Begin with the line that contains "Document page, 1754x1241 pixels." and transcribe each line after it, up to and including the last line of the listing below.

## [EXERCISE DATA]
>>>

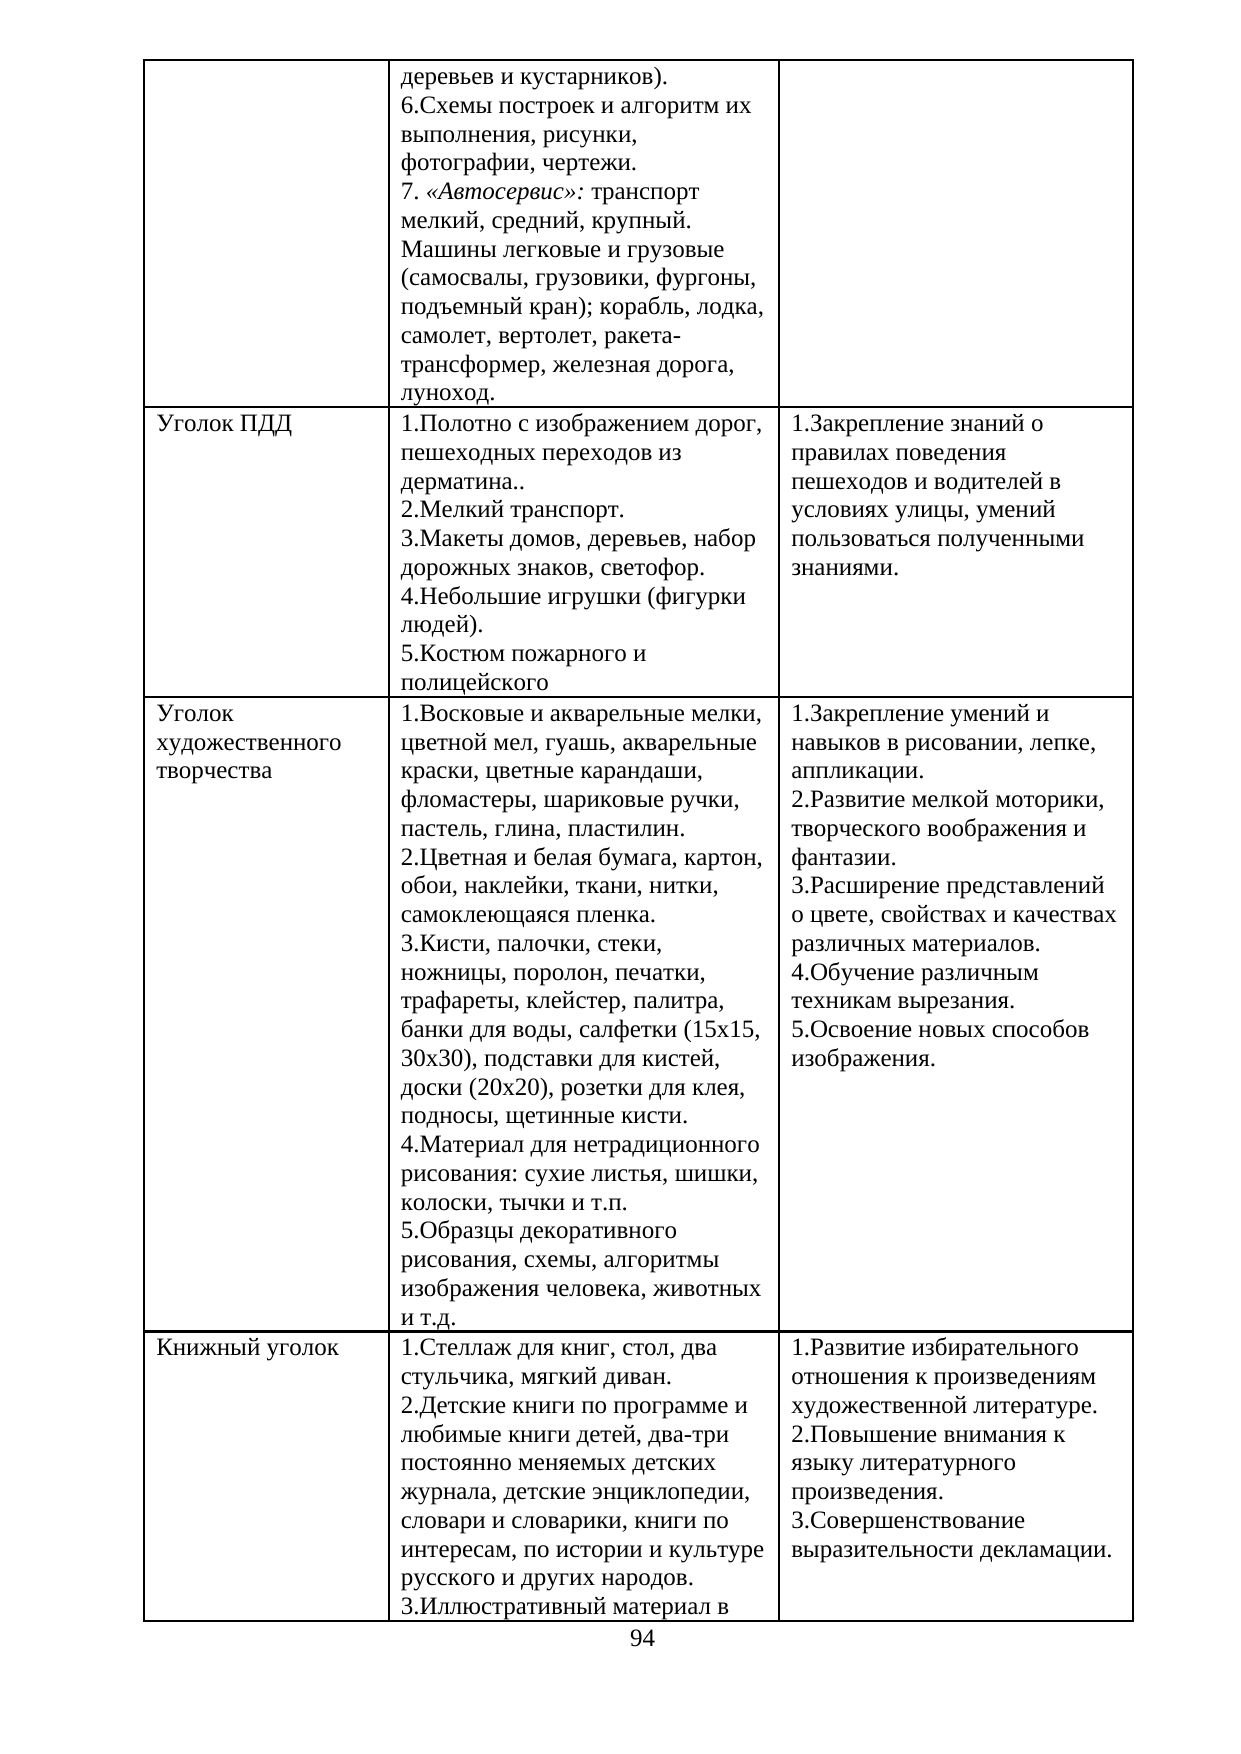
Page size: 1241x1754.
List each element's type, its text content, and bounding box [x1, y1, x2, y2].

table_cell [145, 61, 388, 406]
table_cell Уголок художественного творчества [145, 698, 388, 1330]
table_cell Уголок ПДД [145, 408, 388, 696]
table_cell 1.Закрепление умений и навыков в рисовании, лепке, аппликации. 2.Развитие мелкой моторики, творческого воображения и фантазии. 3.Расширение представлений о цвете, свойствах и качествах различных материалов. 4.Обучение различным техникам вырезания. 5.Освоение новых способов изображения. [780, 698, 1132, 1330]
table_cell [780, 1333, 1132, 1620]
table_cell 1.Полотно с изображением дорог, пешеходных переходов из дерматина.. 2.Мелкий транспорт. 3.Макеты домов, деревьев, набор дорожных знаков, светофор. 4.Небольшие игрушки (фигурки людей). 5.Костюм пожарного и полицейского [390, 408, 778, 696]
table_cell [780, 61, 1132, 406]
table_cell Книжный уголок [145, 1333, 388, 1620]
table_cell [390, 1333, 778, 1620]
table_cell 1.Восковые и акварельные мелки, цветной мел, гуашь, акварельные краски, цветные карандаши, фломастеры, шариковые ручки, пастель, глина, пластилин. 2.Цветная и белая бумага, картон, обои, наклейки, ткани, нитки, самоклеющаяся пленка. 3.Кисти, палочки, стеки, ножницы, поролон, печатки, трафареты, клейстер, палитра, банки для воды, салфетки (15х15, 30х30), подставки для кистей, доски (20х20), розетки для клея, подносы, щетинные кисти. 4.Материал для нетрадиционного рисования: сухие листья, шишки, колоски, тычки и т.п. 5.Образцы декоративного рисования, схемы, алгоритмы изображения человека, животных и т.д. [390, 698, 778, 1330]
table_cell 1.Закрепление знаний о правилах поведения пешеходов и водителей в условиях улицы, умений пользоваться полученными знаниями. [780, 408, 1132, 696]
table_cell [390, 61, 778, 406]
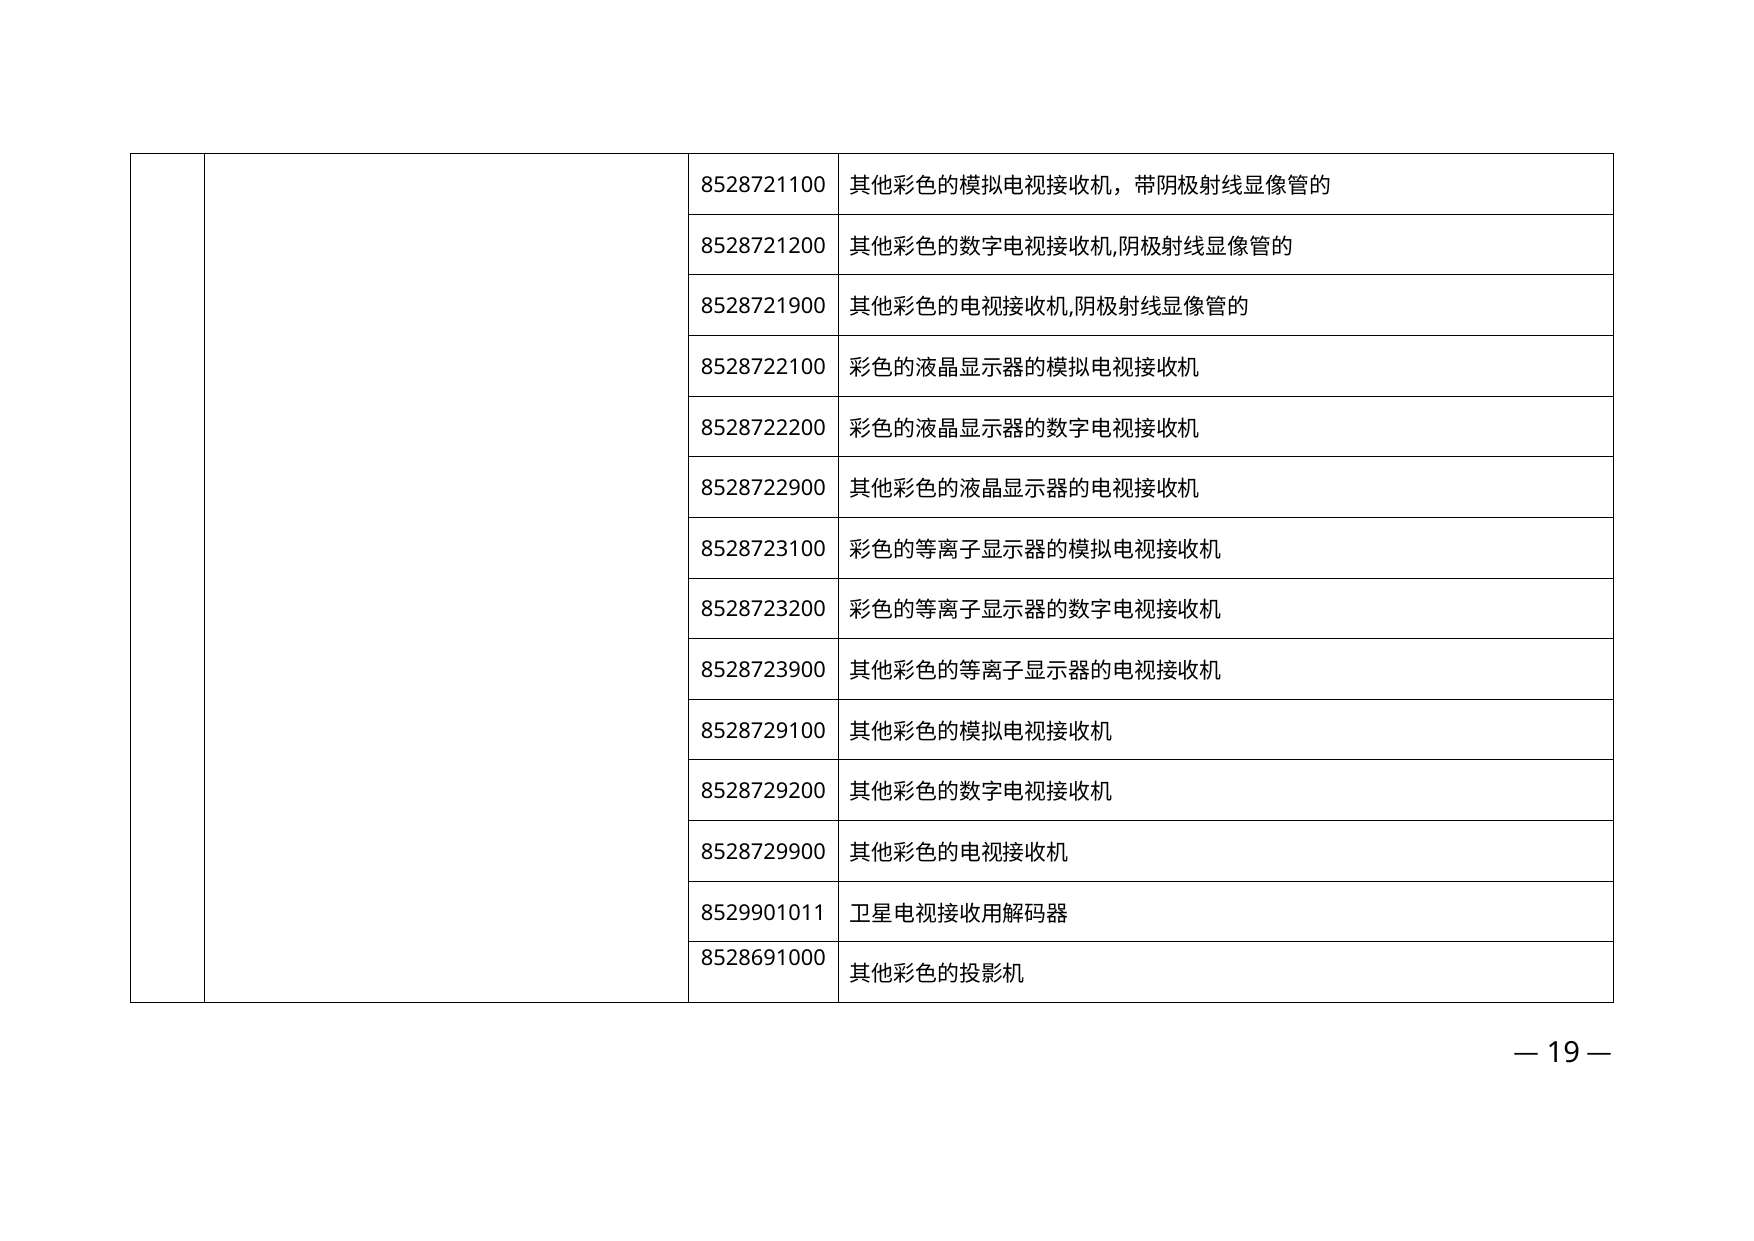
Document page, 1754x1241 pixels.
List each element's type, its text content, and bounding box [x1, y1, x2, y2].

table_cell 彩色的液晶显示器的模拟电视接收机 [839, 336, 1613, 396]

<<<

## [WRITTEN ANSWER]
Document page, 1754x1241 pixels.
List each element's type, its text content, and bounding box [x1, y1, x2, y2].

table_cell 彩色的液晶显示器的模拟电视接收机 [839, 336, 1613, 396]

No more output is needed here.